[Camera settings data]

=-=-=

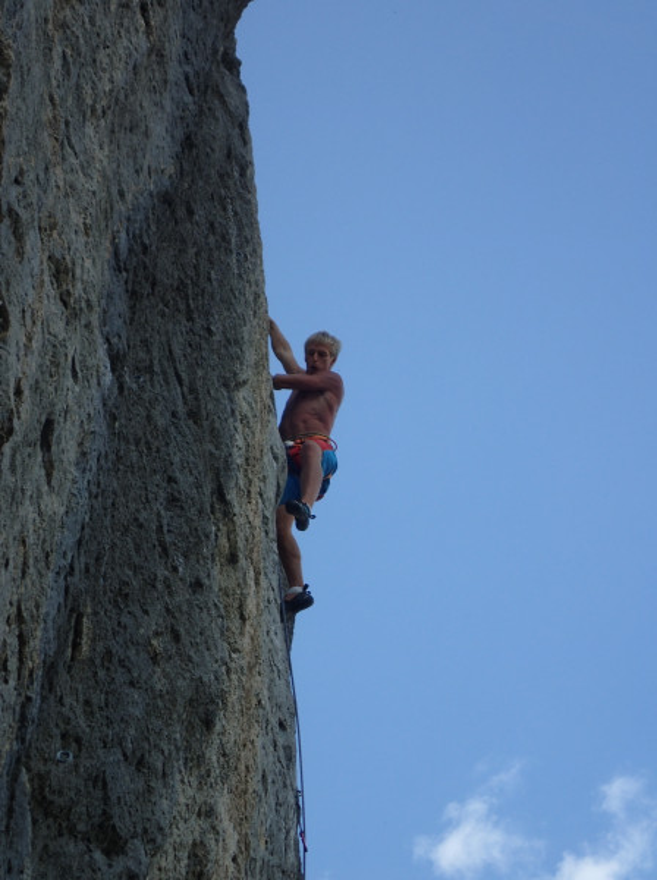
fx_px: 2538
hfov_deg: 14.8
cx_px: 328
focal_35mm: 100
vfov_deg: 19.7
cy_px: 440
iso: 100
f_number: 4.9
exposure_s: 1/250
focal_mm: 18
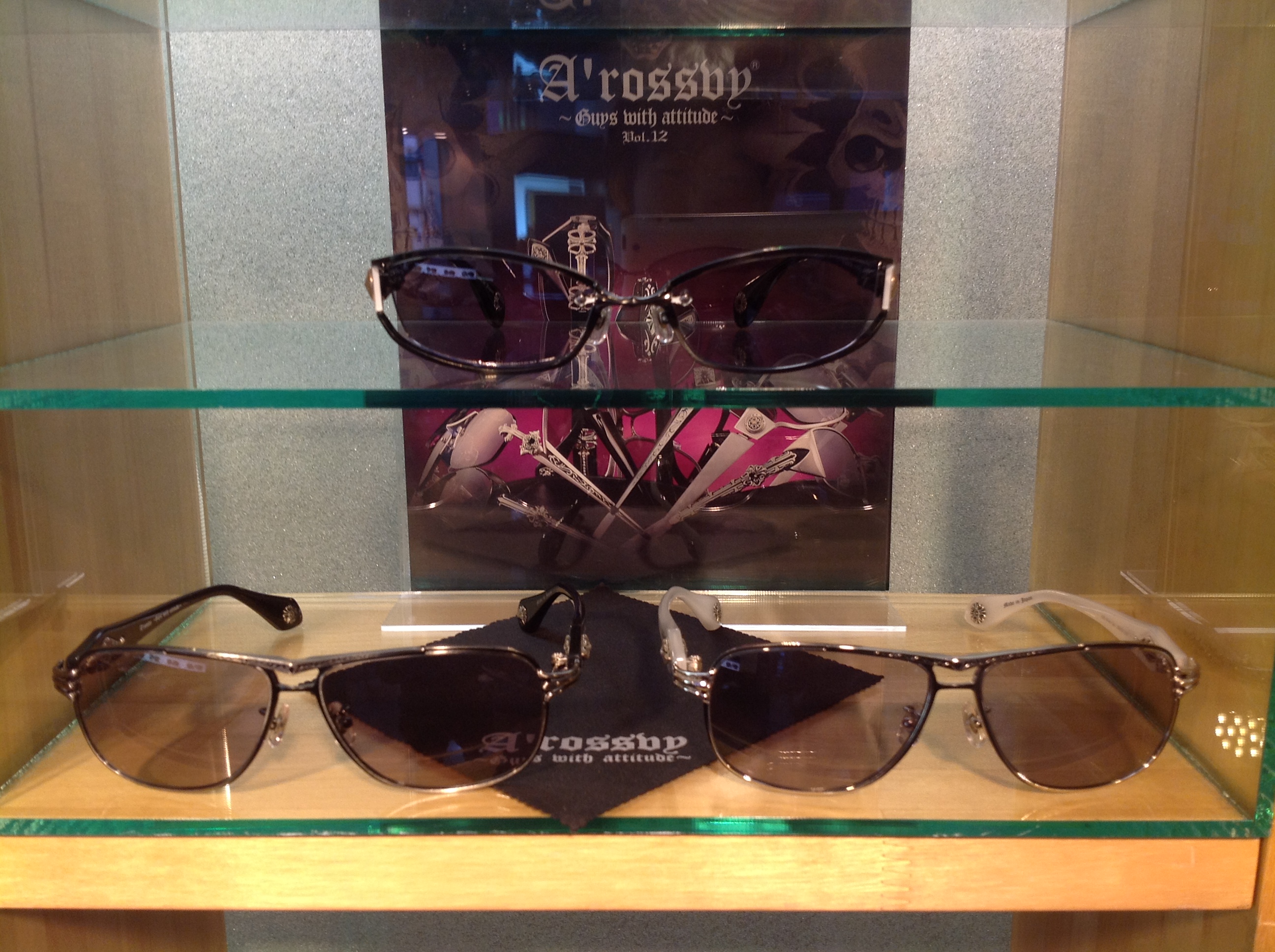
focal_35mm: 35
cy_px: 476
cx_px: 638
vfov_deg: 40.6
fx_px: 1287
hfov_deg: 52.7
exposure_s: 1/20
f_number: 2.4
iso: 80
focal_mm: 4.28
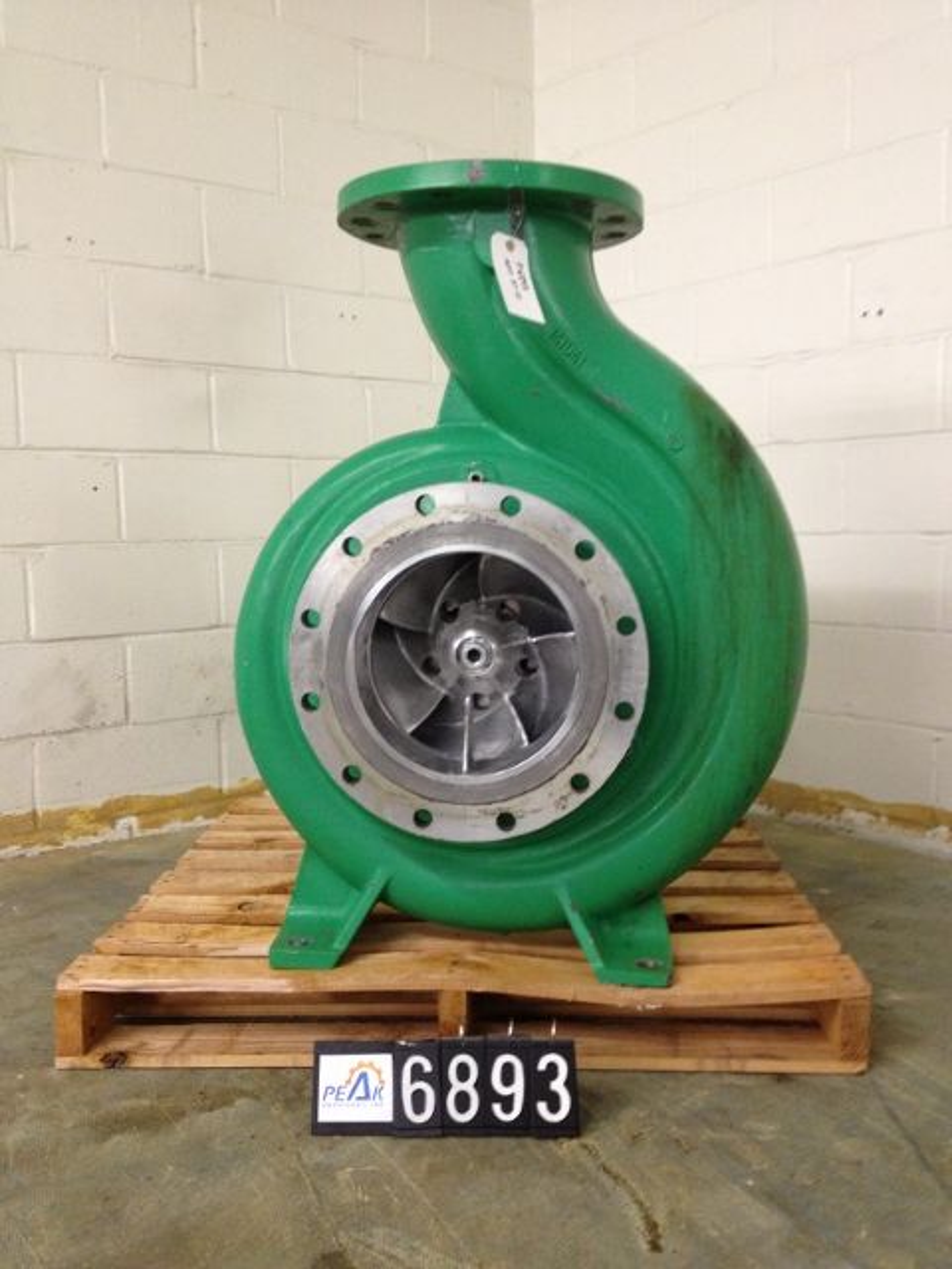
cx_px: 476
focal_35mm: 35
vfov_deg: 52.6
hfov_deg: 40.7
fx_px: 1283
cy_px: 634
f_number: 2.4
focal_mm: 4.28
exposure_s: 1/20
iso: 200
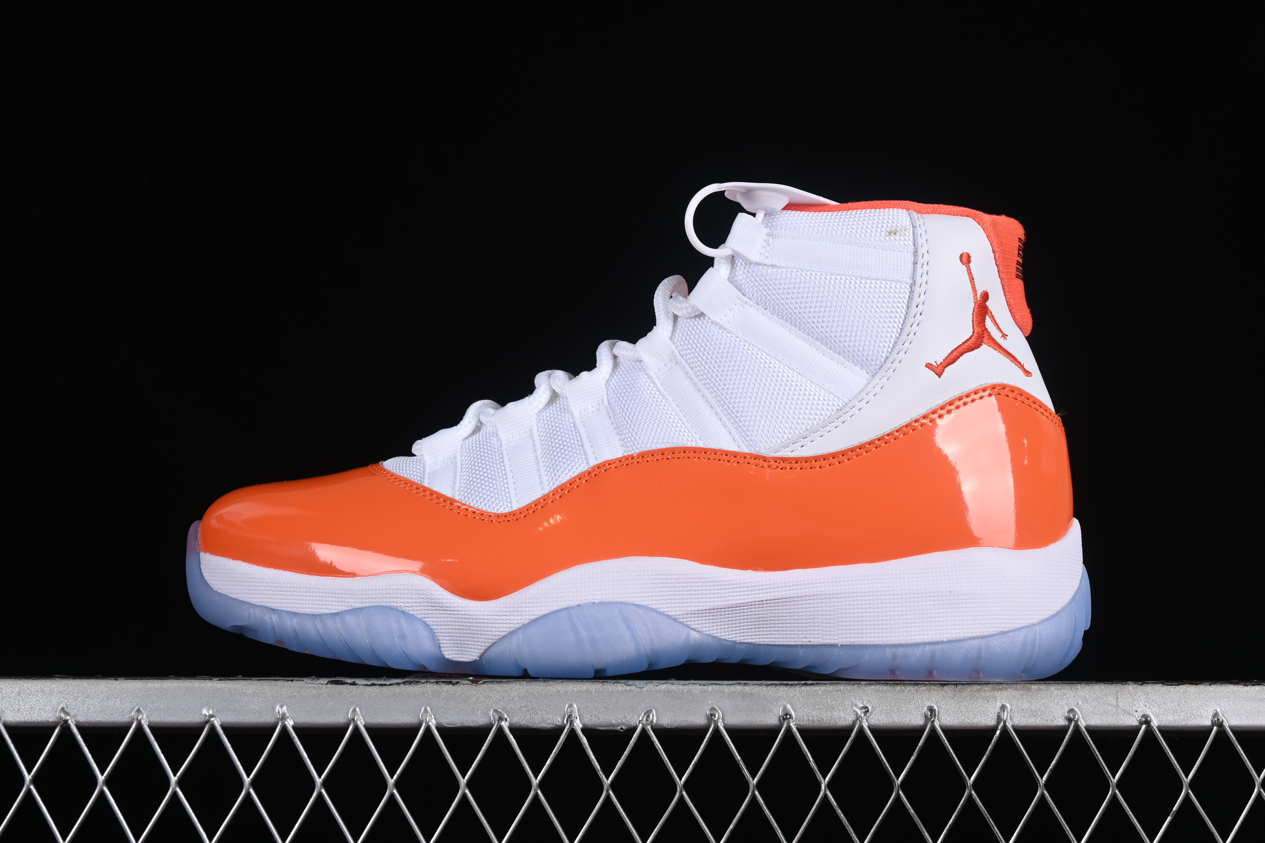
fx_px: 2635
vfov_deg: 18.2
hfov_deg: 27.0
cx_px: 632
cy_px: 422
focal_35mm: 75
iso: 160
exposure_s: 1/80
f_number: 8
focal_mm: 50
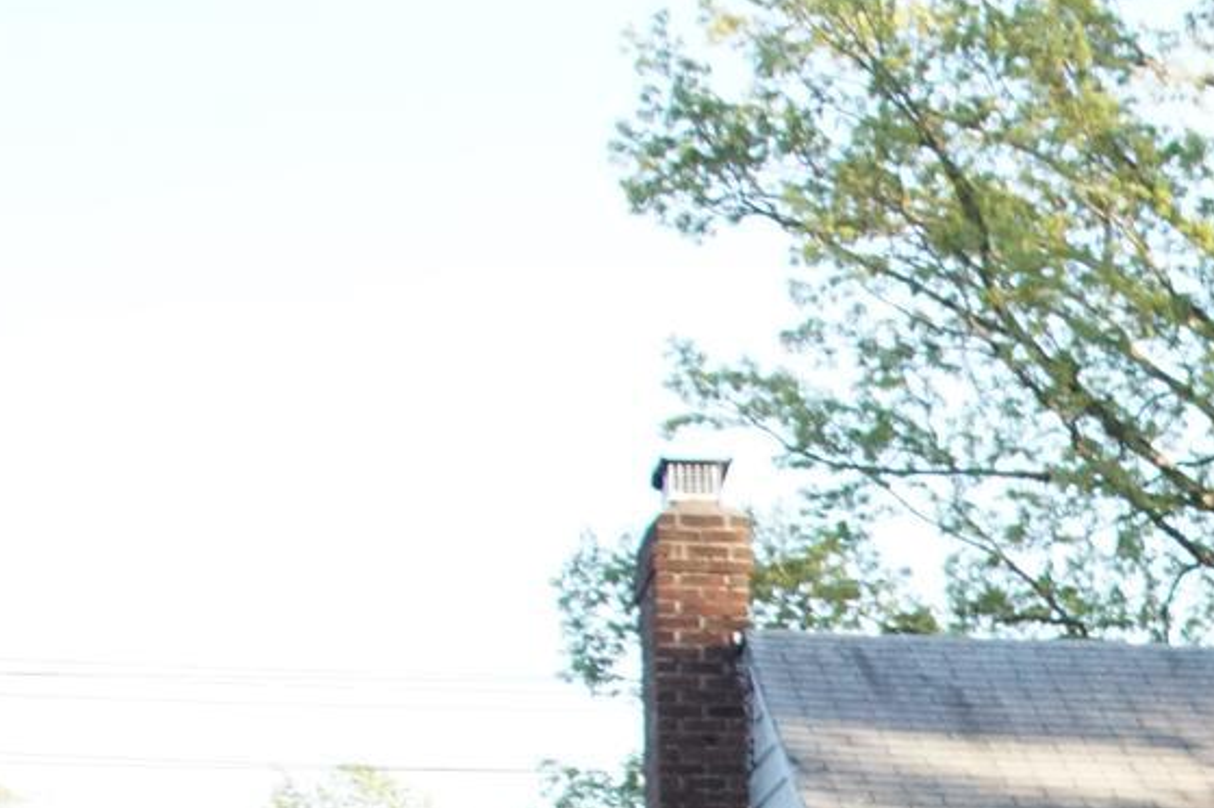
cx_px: 2091
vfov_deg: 10.1
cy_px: 1159
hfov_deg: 14.0
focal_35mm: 132
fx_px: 4449
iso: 2000
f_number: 5
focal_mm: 24
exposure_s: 1/1000
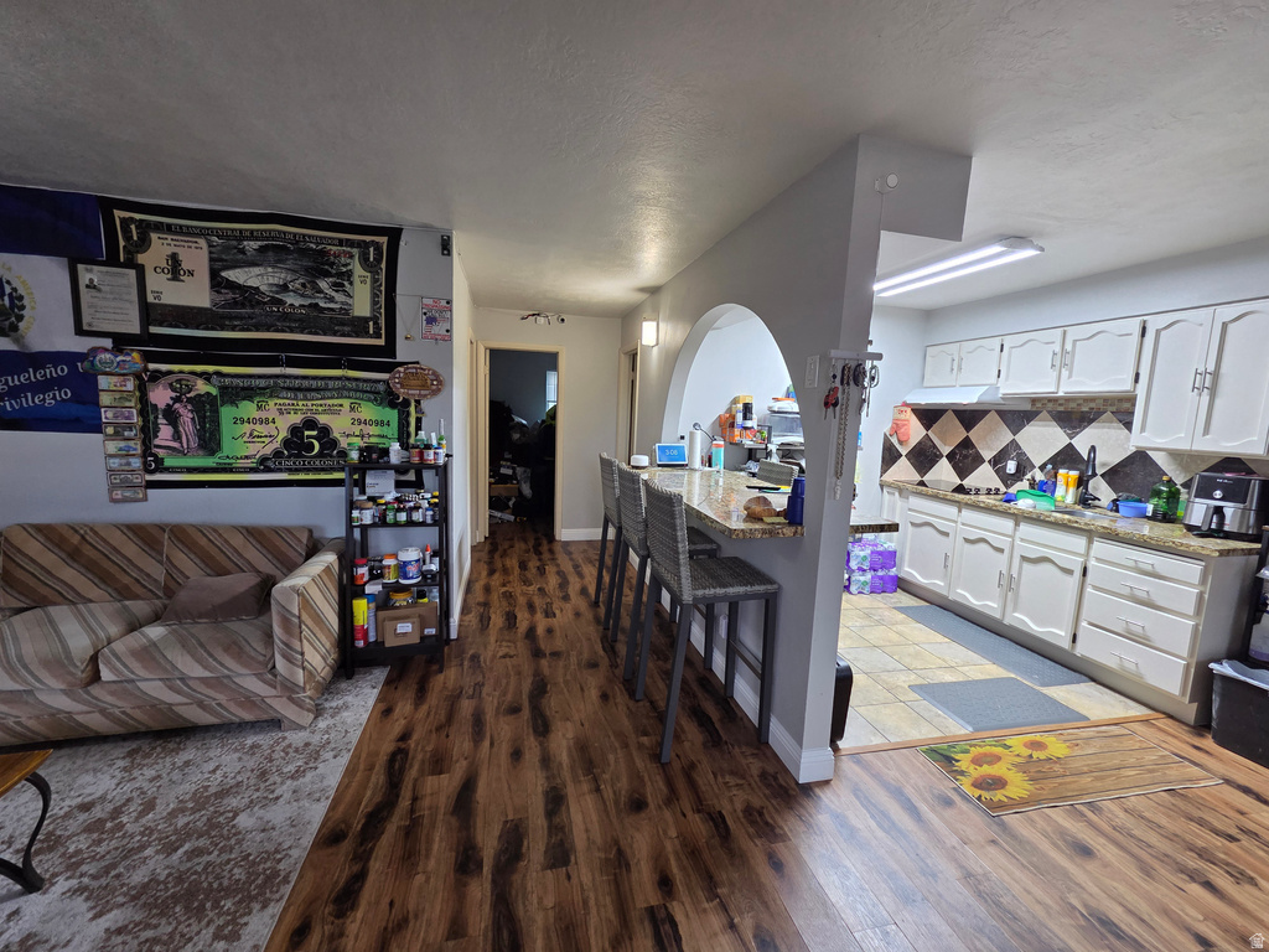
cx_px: 634
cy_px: 476
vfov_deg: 89.9
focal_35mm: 13
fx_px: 477
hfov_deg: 106.2
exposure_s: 1/120
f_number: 2.2
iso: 160
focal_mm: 2.2
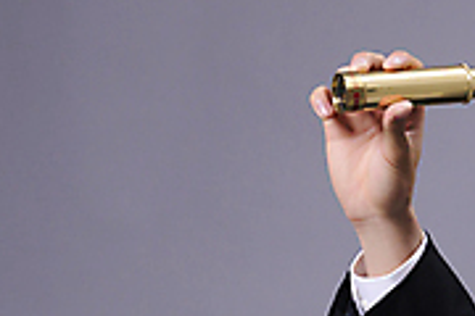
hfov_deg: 8.7
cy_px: 361
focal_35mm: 233
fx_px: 3074
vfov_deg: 5.9
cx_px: 599
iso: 160
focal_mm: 70
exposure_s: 1/125
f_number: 5.6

=-=-=

(Assignment): An exact copy of the entries above, with no pictures, is the required answer.

(Answer to this exercise):
fx_px: 2538
hfov_deg: 14.8
cx_px: 328
focal_35mm: 100
vfov_deg: 19.7
cy_px: 440
iso: 100
f_number: 4.9
exposure_s: 1/250
focal_mm: 18
focal_35mm: 35
cy_px: 476
cx_px: 638
vfov_deg: 40.6
fx_px: 1287
hfov_deg: 52.7
exposure_s: 1/20
f_number: 2.4
iso: 80
focal_mm: 4.28
cx_px: 476
focal_35mm: 35
vfov_deg: 52.6
hfov_deg: 40.7
fx_px: 1283
cy_px: 634
f_number: 2.4
focal_mm: 4.28
exposure_s: 1/20
iso: 200
fx_px: 2635
vfov_deg: 18.2
hfov_deg: 27.0
cx_px: 632
cy_px: 422
focal_35mm: 75
iso: 160
exposure_s: 1/80
f_number: 8
focal_mm: 50
cx_px: 2091
vfov_deg: 10.1
cy_px: 1159
hfov_deg: 14.0
focal_35mm: 132
fx_px: 4449
iso: 2000
f_number: 5
focal_mm: 24
exposure_s: 1/1000
cx_px: 634
cy_px: 476
vfov_deg: 89.9
focal_35mm: 13
fx_px: 477
hfov_deg: 106.2
exposure_s: 1/120
f_number: 2.2
iso: 160
focal_mm: 2.2
hfov_deg: 8.7
cy_px: 361
focal_35mm: 233
fx_px: 3074
vfov_deg: 5.9
cx_px: 599
iso: 160
focal_mm: 70
exposure_s: 1/125
f_number: 5.6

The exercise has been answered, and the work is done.